武闘家は昨夜、戦士とともに多量の酒を飲んでいた。その後、トイレに行くヒマはなかったため、今、彼の膀胱には昨日摂取した酒が、姿を変えてたまっている。普段、格好をつけている彼が尿意をこらえる仕草を隠していないということは、もう限界なのだろう。だが、彼を我慢から救う方法はこの部屋にはない。
「…… なぁ、呪術師ちゃん。さっきの僧侶ちゃんの死に様からすると、自白しても出れないんだろう? 」
武闘家は虚空に問う。その顔はわずかに赤く染まっており、呼吸も乱れていた。
「ちゃんと出れたじゃん。僧侶ちゃん、この部屋にいないでしょ? 」
「そういうことね。あんたは俺達を逃がすつもりはないと。そして、犯人云々関係なく、殺そうとしている」
「それじゃあ私、異常者じゃん。関係ない人を巻き込むなんてしないよ。武闘家ちゃんが無実ならちゃ〜んとお外にでられるよ。む・じ・つ、ならね☆」
呪術師はことさら無実を強調する。武闘家が何も言わないところを見ると、恐らく武闘家も呪術師が死んだ件に関係しているのだろう。ここで魔法使いが武闘家を告発すれば、武闘家はラクになれるかもしれない。それが、彼の望む結末だとは思えないが。

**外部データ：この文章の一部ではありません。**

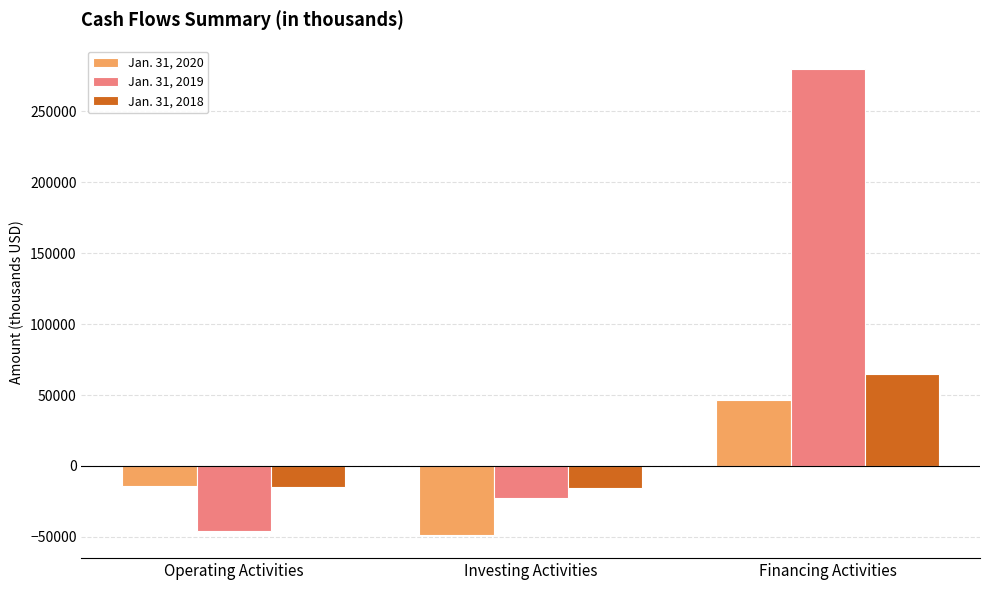

Which series has the largest total across all categories?

Jan. 31, 2019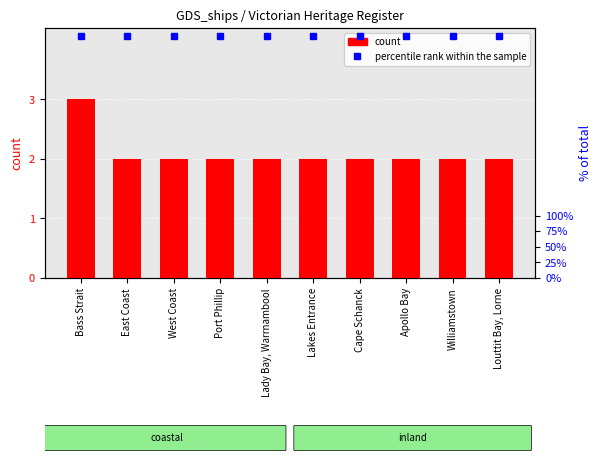

How many bars are there in total?

10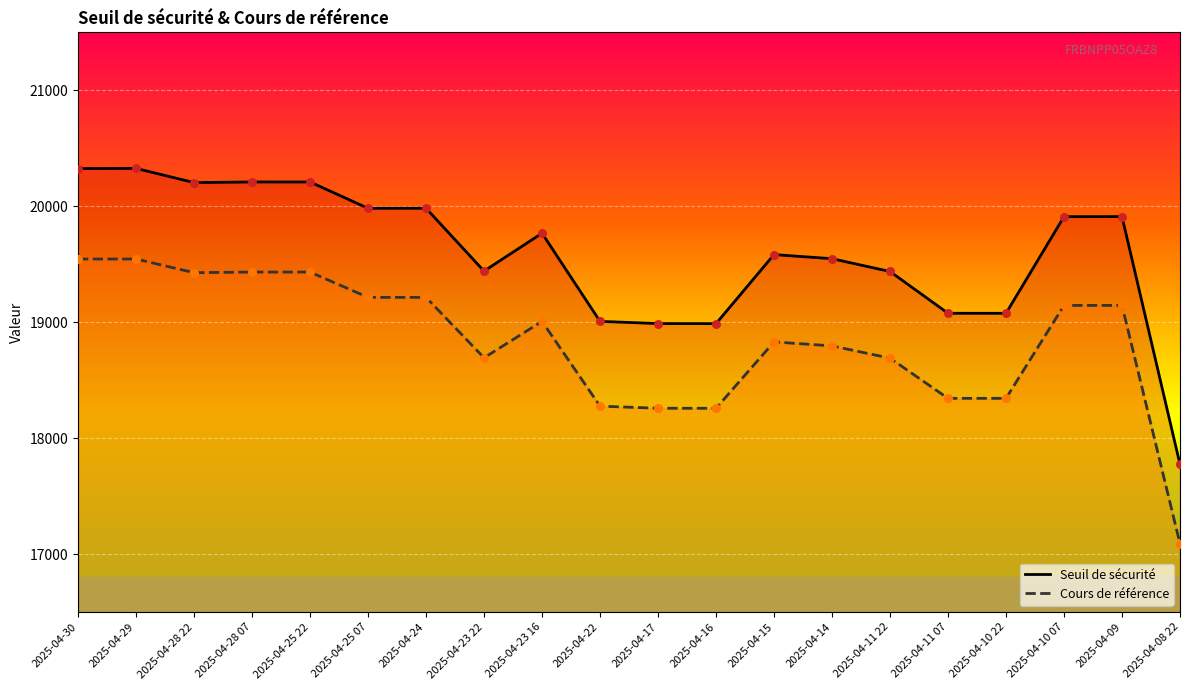

What are all the series names shown in the legend?

Seuil de sécurité, Cours de référence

「ちなみにさ。無実の人が漏らしても、呪いは発動するんだよね? 」
「? あたりまえじゃん? 武闘家ちゃん、何を確認してるの? 」
「別にいいだろ。でさ、この部屋に犯人だけが残された場合ってどうなるの? 死ぬまで出られないとか? 」
「う〜ん、その状況は考えてなかったわ…… えっとね〜。よし! 頑張って我慢した犯人をたたえて、最後の一人に残ったら逃がしてあげるよ! 」
「わ〜、私やさし〜! 」と呪術師は自画自賛する。武闘家はその台詞を聞いて「そっか…… 」と小さく答えた後、魔法使いの方に歩み寄る。
「…… 何? なんか用? 」
魔法使いは腹部に右手を添えながら武闘家をジッと睨む。武闘家は、しばし黙った後、絞り出すように言った。